A three-range device of a similar type can result in up to seven decades of linearity in the molecular weight range. In addition to non-overlapping molecular weight calibration weight curves, the internal pore volume of the two regions should be such that the linear portions of the calibration curves are substantially parallel. The term "substantially parallel" means that the shape of the linear portions of the calibration curves need not be exactly parallel, provided that some deviation from linearity can be accepted. For example, Fig. 9 shows that the overlapping multi-area calibration curve, which represents prior art, is far from linear over the expected range. When about 30-60%, preferably 40-60%, especially about 40-55%, and especially about 45-55%, of the total pore volume of the macroparticles 7715892-3 in each dissolution zone is obtained by the component in it at intervals divided pore distribution, which has the lower average pore size, the remainder being the component with the larger average pore size, the linear parts of the individual calibration curves are substantially parallel. Fig. 10 shows the deviation from linearity in the calibration curve, when the pore volume ratio is 40:60. In the most preferred embodiment, however, the pores within each range of the pore distribution should constitute about 50% of the total pore volume of the macroparticle in the dissolution zone to reduce the deviation from linearity in the calibration curve.

Best results are obtained using packing material which exhibits a very narrow pore size distribution. Pore size distributions for each of the ranges should be 1.0 or less (2o§, as shown in conventional log-normal curves for mercury porosimetry measurements. Areas of 0.5 (26) are preferred. Within these ranges, the pore size distribution is a insignificant factor in determining D2 for the calibration curve, and the internal volume of the particles is dominant in determining D2 for the calibration curve. If the pore size distribution is greater than the values given above, the relationship between the two pore size distributions plus internal volume determines the gene for the calibration curve.

The pore size distribution used in the present invention can be achieved in two different ways. The pore distribution divided into two intervals can be achieved by a plurality of macroparticles, each with such a divided pore size distribution. In this case, a single column, e.g. as shown in the upper part of Fig. 3, is used. Alternatively, the pore size distribution divided into two intervals can be achieved by using a plurality of macroparticles with one pore size distribution and a plurality of macroparticles with a different pore size distribution. Although particles with different pore size distributions can be mixed in a single column, the packing of such columns is less convenient and it is best to use two or more columns, each packed with particles of a single type.

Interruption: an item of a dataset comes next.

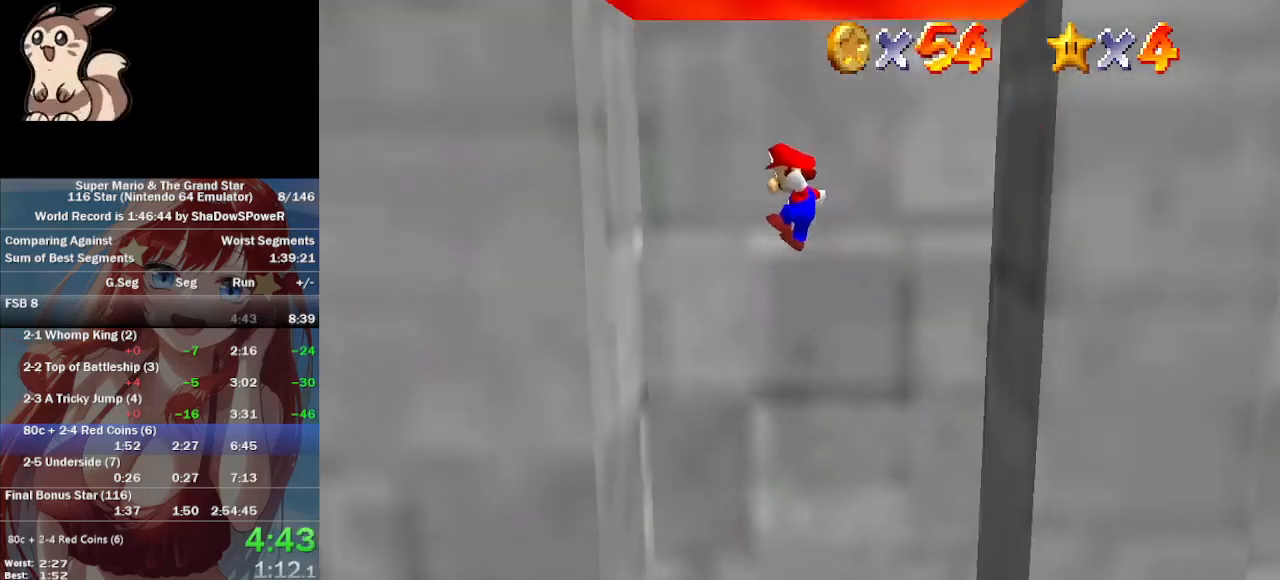
{"dt_ms": 500, "buttons": [], "left_stick": "up-right", "events": [[267, "left_stick", "up"], [433, "left_stick", "up-right"]]}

Individual particles of the desired pore size to form the divided pore size distribution can be prepared by the methods described in the above-mentioned patents. Polymer gels, alumina and the large range of refractory particles mentioned in these documents can be used, but silica is the preferred material, especially for chromatographic separations. Particles with a pore size distribution divided into two intervals can either be completely porous or on the surface porous macroparticles. The term "macroparticle" as used herein refers to the composite macroparticle (either completely or on the surface porous) having an average diameter in the range of about 0.5 to 500 microns. The totally porous embodiment of this particle is shown in Fig. 5, the macroparticle having a average diameter of about 0.5 - 500 nm.-Preferred macroparticles have average diameters of about 5 - 50 μm. The macroparticle is composed of a plurality of microparticles 16, each having an average diameter in the range of about 0.005 - 1.0, preferably 0.005 - 0.5 μm The individual microparticles are in turn composed of a plurality of ultramicroparticles 17 having an average diameter in the range of about 1.0 - 30.0 nanometers, with 2-20 nm being preferred. 18, and between each ultramicroparticle there is a micropore 19. Although these particles, in general, can have any shape, it is preferred that they be of spherical shape, so that the macroparticles are in fact macrospheres, the microparticles are micro spheres and the ultramicroparticles are ultramicrospheres. The spherical nature of these materials enhances their properties in chromatographic columns.

Alternatively, as shown in Fig. 6, the completely porous macroparticle 15 may be composed of a core 20, comprising a plurality of ultramicroparticles 21 having an average diameter in the range of about 1-30 nanometers, and a coating composed of a plurality of microparticles 22, each with a diameter in the range of about 0.1 - 1.0 μm, or usually 0.1 - 0.5 μm. The completely porous macroparticle, prepared by currently known methods, preferably has a diameter in the range of about 0.5-50 μm.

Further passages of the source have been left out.